Readouts from measuring devices =>
BEGIN

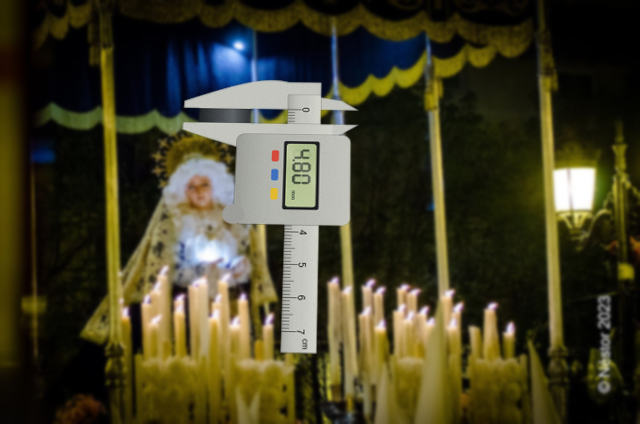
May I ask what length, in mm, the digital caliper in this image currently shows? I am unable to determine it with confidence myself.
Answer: 4.80 mm
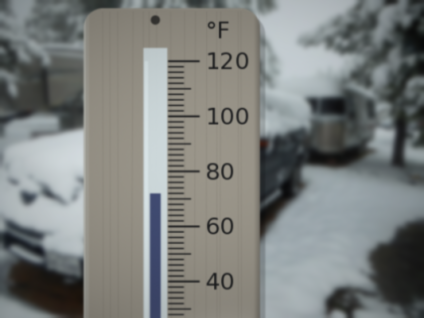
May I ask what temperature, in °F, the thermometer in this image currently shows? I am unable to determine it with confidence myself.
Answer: 72 °F
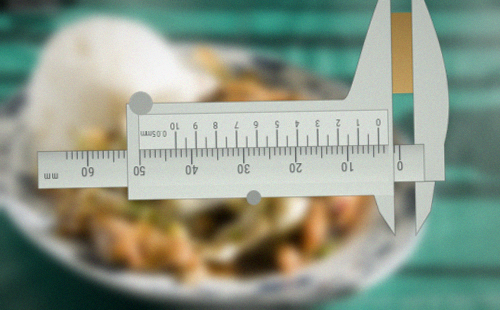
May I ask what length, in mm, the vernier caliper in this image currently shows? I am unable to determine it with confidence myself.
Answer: 4.0 mm
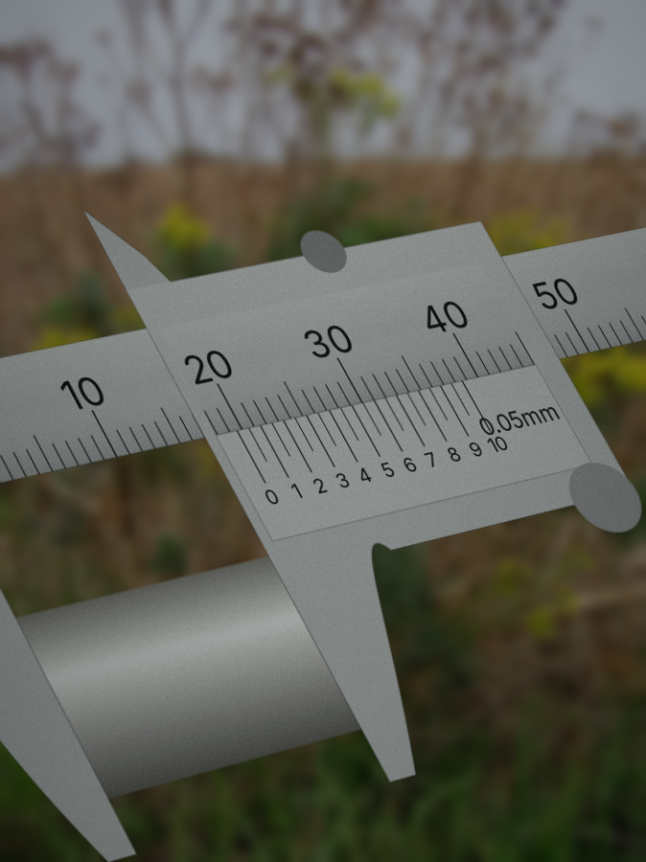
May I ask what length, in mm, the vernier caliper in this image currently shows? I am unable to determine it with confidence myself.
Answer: 19.6 mm
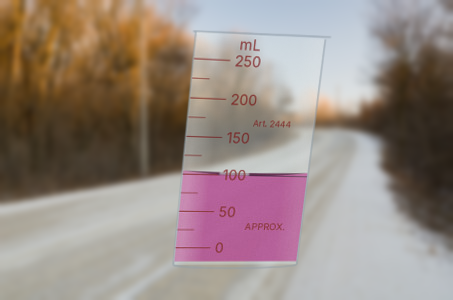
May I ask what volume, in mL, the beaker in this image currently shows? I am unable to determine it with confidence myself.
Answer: 100 mL
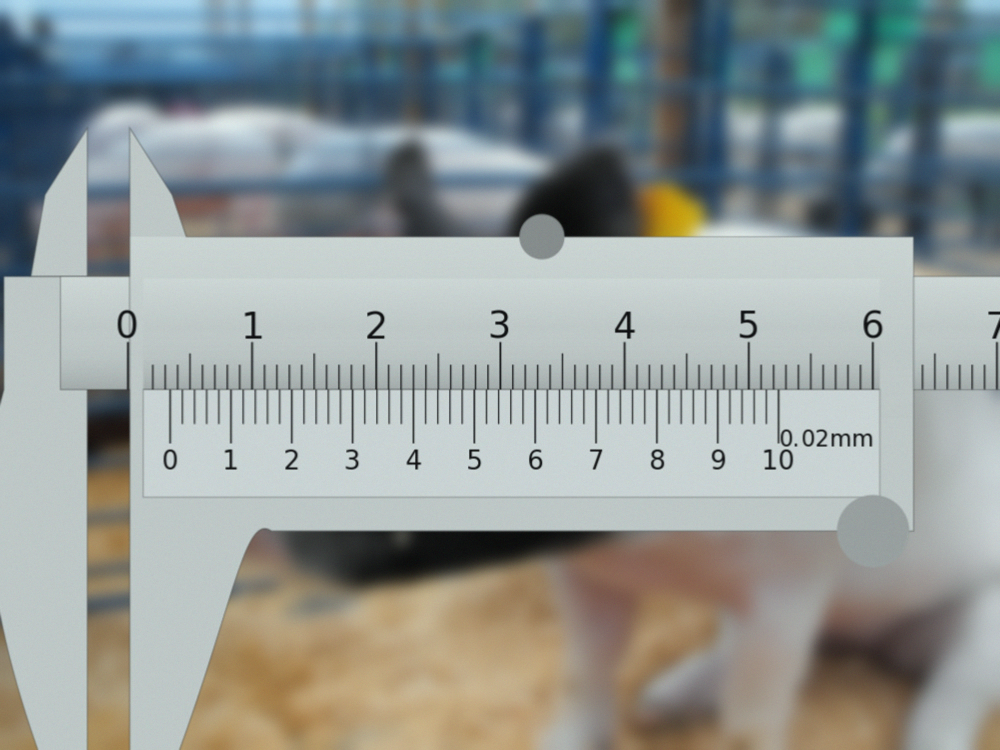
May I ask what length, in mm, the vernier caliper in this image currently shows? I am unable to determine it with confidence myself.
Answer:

END

Reproduce the items verbatim from the line containing "May I ask what volume, in" through the end of the items, including both of those lines. Omit the pictures from your copy.

Result of this task =>
May I ask what volume, in mL, the beaker in this image currently shows? I am unable to determine it with confidence myself.
Answer: 100 mL
May I ask what length, in mm, the vernier caliper in this image currently shows? I am unable to determine it with confidence myself.
Answer:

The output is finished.